Faz hoje um ano, nascia Alma. Nascia o ethos dos Fantasmas do Passado. Se este meu último ano fosse vazio, não tinha sequer provado o sabor de “Ganhar terreno aos nossos fantasmas”, “Oliveiras de Vida”, “Que haja mais luz”, “A história dos Mais Além” e tantas outras palavras que desconhecia poder proferir. Nascia Alma nova em mim, pronta a fazer uma revolução de veludo à minha melancolia.
Sem rejeitar os meus valores, nasceu algo dentro de mim. Sem nascer algo dentro de mim, e depois de tudo o que vivi, estaria isso sim, a rejeitar os valores a que sou fiel. Hoje é o texto ideal para eternizar a frase:
“Não me arrependo de nenhuma letra, só me arrependo de vírgulas e pontos finais quando tinha ainda muito para vos dizer.”.

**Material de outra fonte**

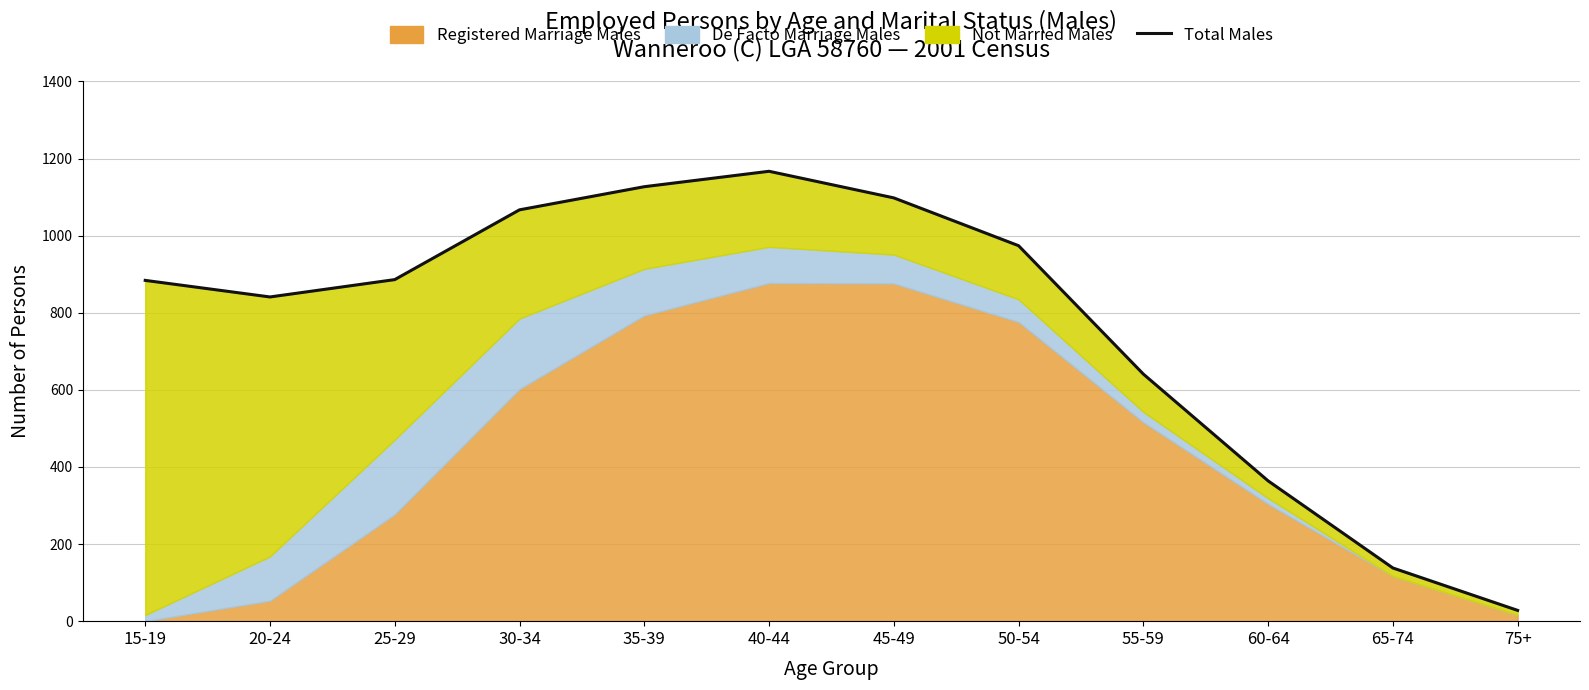

What is the difference between the values at 75+ and 55-59?

613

Há no entanto um esclarecimento que deve ser feito. É a 16 de Agosto que nasce a alma de um fantasma, mas são as suas atitudes posteriores e descoberta de atitudes anteriores, que lhe concedem matéria para se alimentar. A tinta escorreu com uma sinceridade e abertura de alma que só envergonhou e incomodou os mais falsos e os que vivem num “apagão”.

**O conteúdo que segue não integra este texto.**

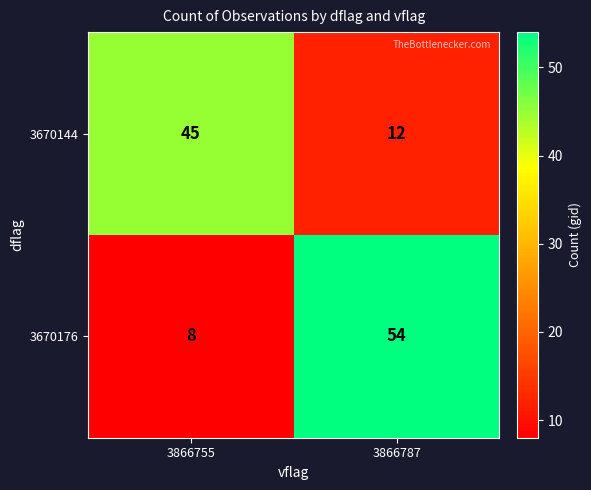

At 3866755, list the series in order from largest to smallest.

3670144, 3670176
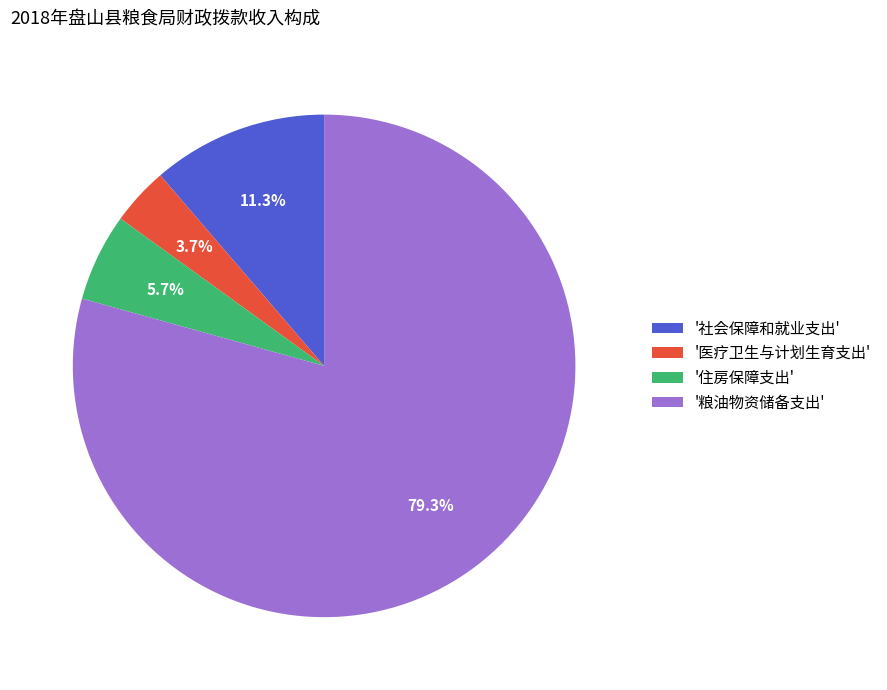

Does any single category account for the majority?

Yes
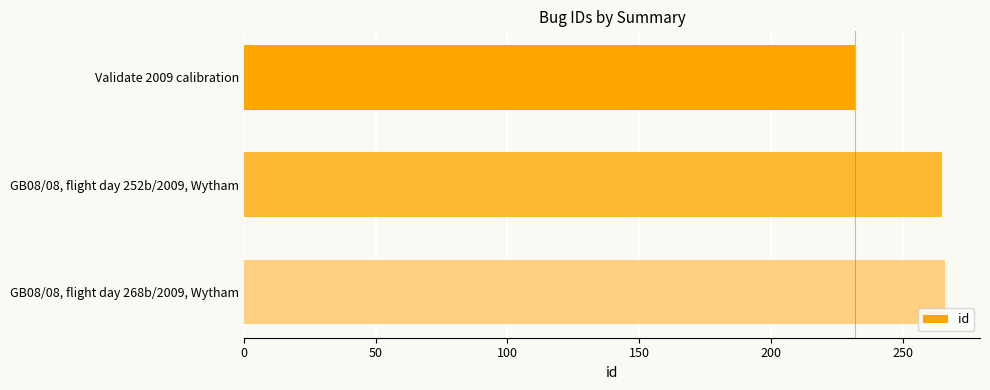

What is the ratio of the value at GB08/08, flight day 268b/2009, Wytham to the value at Validate 2009 calibration?

1.1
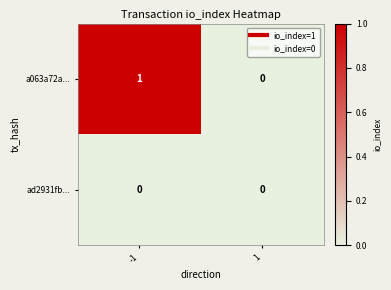

List the series in order of their peak value, highest first.

a063a72a..., ad2931fb...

Prefiro ser cego um dia a viver no escuro a vida inteira.
É interessante a minha relação com este dia. No inicio da escrita não saberia que tipo de texto poderia sair. Ao improviso, perco intenção e acutilância, mas mantenho a sinceridade e o entregar do que sinto ao papel onde escrevo.

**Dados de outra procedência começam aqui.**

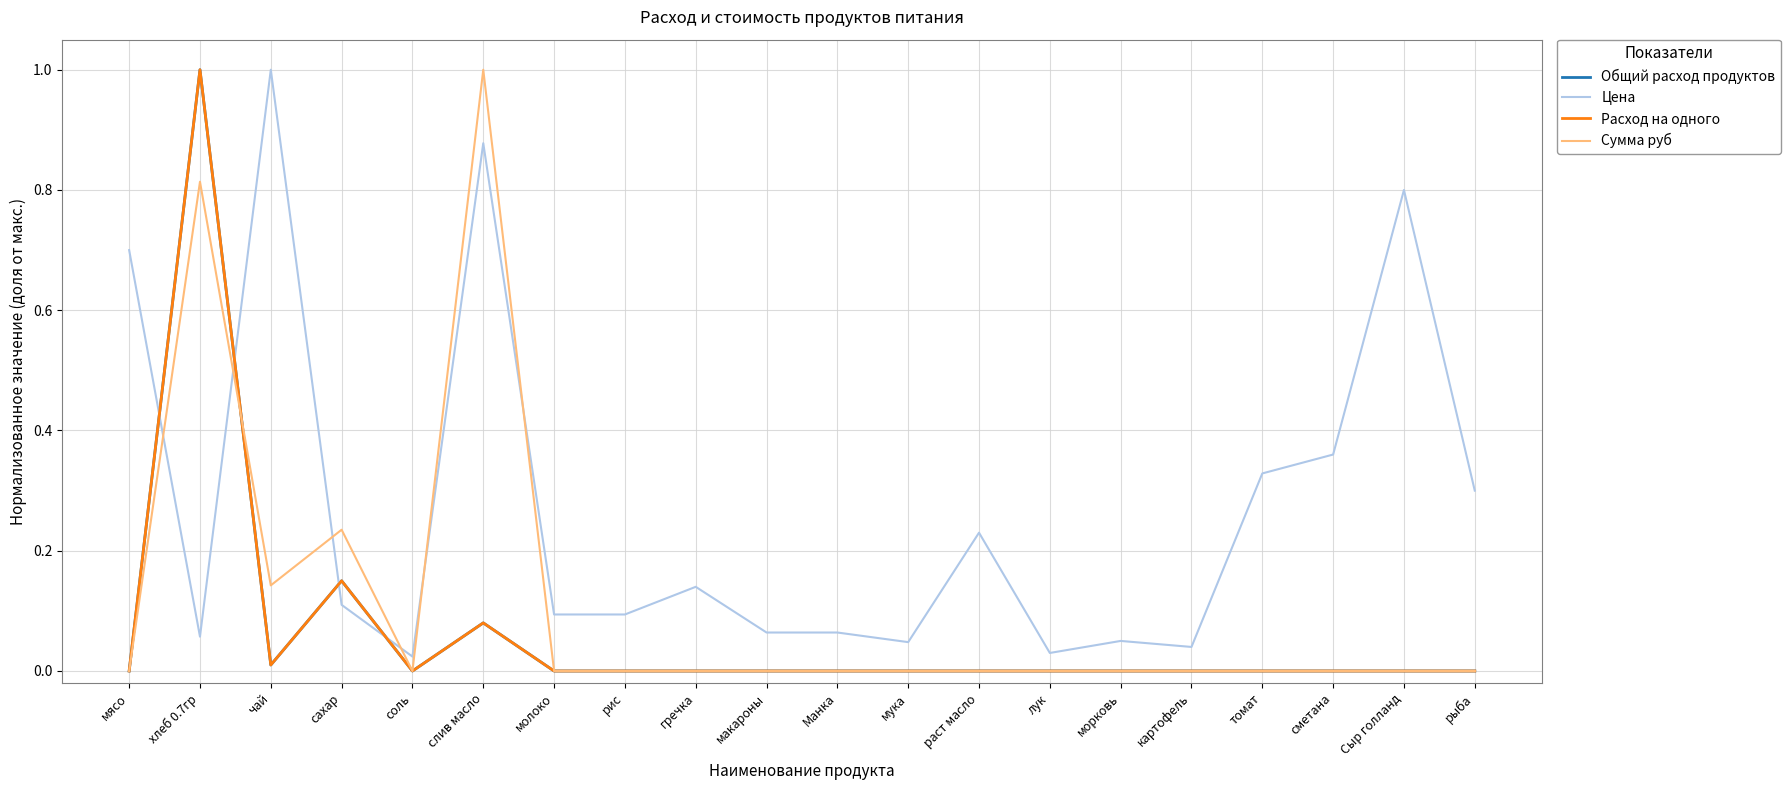

Does the chart have visible grid lines?

Yes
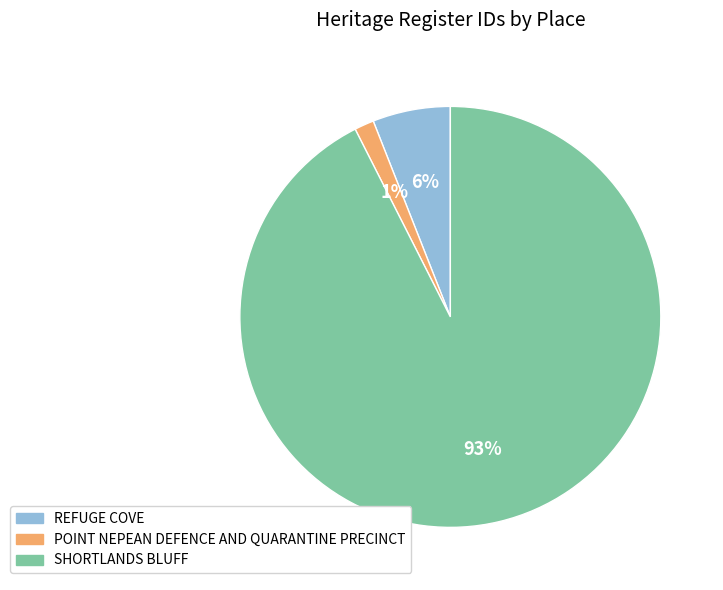

Do SHORTLANDS BLUFF and POINT NEPEAN DEFENCE AND QUARANTINE PRECINCT together represent more than half of the pie?

Yes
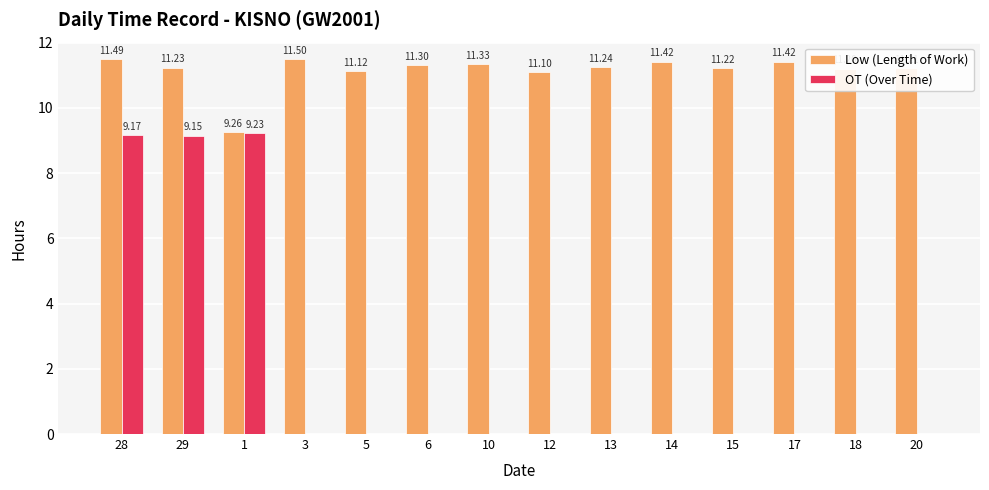

What is the average value of the OT (Over Time) series?

2.0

Também o dia de hoje foi vivido nessa mesma liberdade. Por volta da meia-noite sentei-me a escrever, mas reparei que têm sido mais as palavras que me fazem a mim, que eu a dar nexo às mesmas. Tinha vivido um dia de enorme tédio, nada tinha vivido ou experienciado que me levasse a escrever. A condução lógica e suave por onde me levei guiou-me à leitura. As páginas amoleceram-me. Adormeci. Fiz um tremendo esforço para não me levantar na manhã seguinte. Alguém lá do céu que um agnóstico como eu não consegue apelidar despejava água a cântaros. Não caí na tentação de pensar que estava a viver um dia tremendamente infeliz e que até os deuses choravam por mim, optei pelo básico tomar de pequeno almoço e manutenção do efeito de “consciência adormecida” patrocinada e financiada pelas 11 horas de cama que precediam todo o meu dia até então. Durante a tarde vivi um episódio de reter, fruto da efeméride que vivia. Pela primeira vez ergui um papagaio de papel no ar, sobre a praia, tremendamente insuflado no seu ego de objecto por um vento forte e constante. Não obstante, o vento não era suficiente para levantar o papagaio sem que este se despenha-se e seguida.
A vida de um homem é um papagaio de papel. Muitos vejo que se queixam da falta de vento, mas não raras vezes o problema é direcção e persistência. Durante este meu último ano, e depois de grande dano sofrido após queda aparatosa daquele artificio de voar (a minha vida), tenho experienciado duas coisas. Sei manejar muito melhor o papagaio porque sei onde se escondem os poços de ar, e sei que algum dia adormeço e torno a cair. Mas
hoje erguido no céu, deu duas piroetas, estabilizou no cume do céu e da minha existência, curvei inúmeras vezes, fi-lo aterrar com a precisão de quem pegava no cordel pela primeira vez e sorri. A cada papagaio estão reservadas inúmeras viagens, em cada uma delas adquire-se controlo e sorrisos. Estou muito feliz, e ainda tenho a cama por fazer, não importa. Estou feliz com a projecção do meu papagaio, estou feliz com o nascer de “estrada”, com o nascer de Alma, estou feliz com muito do que fiz no último ano.
E agora a grande dúvida, a dúvida de muitos dias durante este ano. A dúvida de há um ano, de há seis meses, de há um mês, a dúvida de ontem, de hoje de manhã, a minha dúvida a cada dia que nascer enquanto viver em consciência.
-Pedro, hoje (logo hoje não é…) valeu a pena?
Sim valeu, e como me sabe bem descobrir tudo isto enquanto as palavras flúem num texto todo ele improvisado neste momento.
-Sim valeu, porque hoje, 16 de Agosto de 2006, eu ganhei aos meus fantasmas.